Photographer: Sergey Bobok/AFP/Getty Images
Pro-Russian protesters clash with policemen as they storm the regional administration... 
U.S. and European officials are increasingly concerned that yesterday’s disturbances, along with Russia’s economic and military pressure, signal the next phase of Putin’s effort to make Ukraine a loose federation allied with Russia.
U.S. Secretary of State John Kerry spoke to Russian Foreign Minister Sergei Lavrov yesterday to arrange talks among officials from Ukraine, the U.S., the European Union and Russian within 10 days to head off any escalation. State Department spokeswoman Jen Psaki said no time or agenda was set. The U.S. and Russia still differ on what role the interim Ukrainian government should play in any talks.
The U.S. and the European Union imposed sanctions against Russian officials and associates of Putin in response to the annexation of Crimea. Obama has said the U.S. will target sectors of Russia’s economy, including energy and finance, if Russia moves deeper into Ukraine.

Slavery, Dictatorship

Ukrainian Prime Minister Arseniy Yatsenyuk said in televised remarks from Kiev yesterday that Russia was trying to split his nation and turn part into “a territory of slavery under a Russian dictatorship.”
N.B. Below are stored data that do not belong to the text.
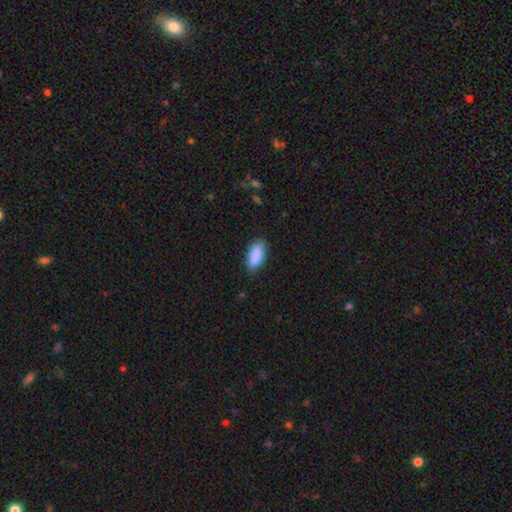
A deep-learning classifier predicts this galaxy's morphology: Q: Smooth or featured?
A: smooth (90%); runner-up: star or artifact (6%)
Q: How rounded?
A: in between (88%); runner-up: cigar-shaped (10%)
Q: Merging?
A: none (82%); runner-up: minor disturbance (15%)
Russia also may be trying to undermine Ukraine’s planned May elections and encouraging ethnic Russians not to vote.
“If the Kremlin can achieve that, or reach an ‘understanding’ with the winner of those elections, it might be able to achieve its goals short of force,” former U.S. ambassador to Ukraine John Herbst said in The National Interest yesterday. “Only if these steps fail, does Mr. Putin look seriously at further Russian military aggression in Ukraine.”
Carney said there is “strong evidence” that demonstrators included paid outsiders. “That at least suggests that outside forces, not local forces, were participating in the effort to create these provocations,” he said.
Russia has as many as 40,000 soldiers stationed across the frontier, according to officials from the U.S. and NATO. Putin says the forces are conducting military exercises and will withdraw when they end.